Arlequin se présente comme mal à l’aise dans son personnage et
se révolte contre bon nombre de ses interprétations. S’exprimant
tour à tour en anglais, russe, allemand, espagnol, italien et français,
s’attaquant à Marivaux (prononcer Marivoxe), Arlequin en vient même
à se plaindre de l’acteur qui est en train de l’interpréter
devant nous. Au-delà d’une interprétation originale, c’est une
réflexion sur le théâtre et sur la notion de personnage qui nous
est proposée.
Quoi
de mieux que cette impressionnante salle de garde pour accueillir
cette autre partie du festival qui regroupe le cirque, les
marionnettes et le spectacle déambulatoire de Léa Dant. Le 20
juillet, Philippe Ménard nous raconte l’histoire du jonglage en
alliant son art à la chorégraphie et à l’image filmée. Le 27
juillet, les marionnettes de Daniel Keene nous offre une réflexion
sur le souvenir avec un spectacle intitulé La Pluie.
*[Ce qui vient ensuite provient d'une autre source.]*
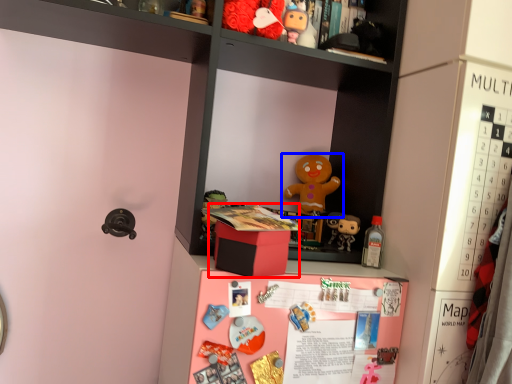
Question: Which point is further to the camera, box (highlighted by a red box) or toy (highlighted by a blue box)?

Choices:
 (A) box
 (B) toy

Answer: (B)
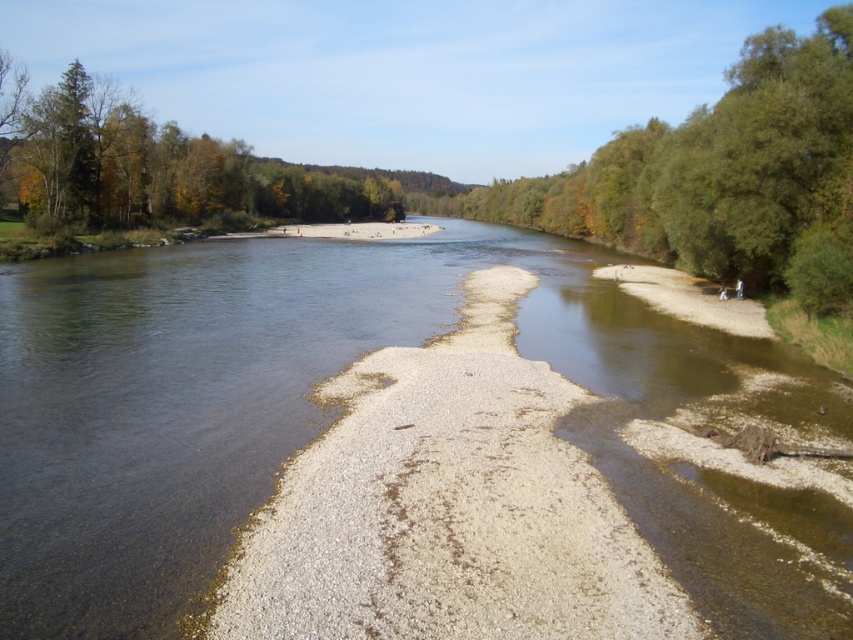
Does clear water at center have a larger size compared to green leafy tree at upper left?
Enfin, le samedi 4 août, Léa Dant propose à ceux qui le
souhaitent un parcours les yeux bandés au cours duquel le
participant pourra se représenter un texte imaginé par son guide.
Sur
le chemin des rondes, vous tomberez peut-être sur d’étranges
visiteurs. Ce chat ne s’est pas échappé des gargouilles, il est
bien réel et vient rendre visite à cet homme qui marche.
Gilbert
Langlois souhaite faire du château de Pierrefonds le lieu de LA
CITE DES ARTS DE LA REPRÉSENTATION, un lieu d’accueil pour des
artistes résidents, issus tout aussi bien du théâtre que de
l’art contemporain.
Avec
son installation vidéo baptisée Au revoir et à bientôt,
Benoît Périer apporte la première pierre à ce projet. Après une
première expérience dans le métro parisien, ce jeune artiste
tente une fois de plus d’amener l’art à la rencontre du
quotidien. Ici, la poésie, la vidéo et la musique sont les outils
choisis pour traiter de l’âge. Agées de leur mémoire, ces
personnes sont embarquées dans une boucle musicale, leur regard
nous dit Au revoir, à bientôt mais pas encore Adieu.
C’est
la musique qui lie cette œuvre au château. Là où cette femme évolue,
la voix hésitante d’un clochard reprenant un psaume, indéfiniment,
arrive du haut d’un escalier pour tomber à nos pieds. En écho, là
où cet homme marche vers nous, c’est la voix caverneuse de Tom
Waits reprenant ce même psaume qui nous parvient des tréfonds du
château.
Benoît
Périer sera en résidence cet automne pour continuer ce travail et
concrétiser le projet destinant Pierrefonds à devenir LA CITE DES
ARTS DE LA REPRESENTATION. Alors, au revoir Pierrefonds et à bientôt.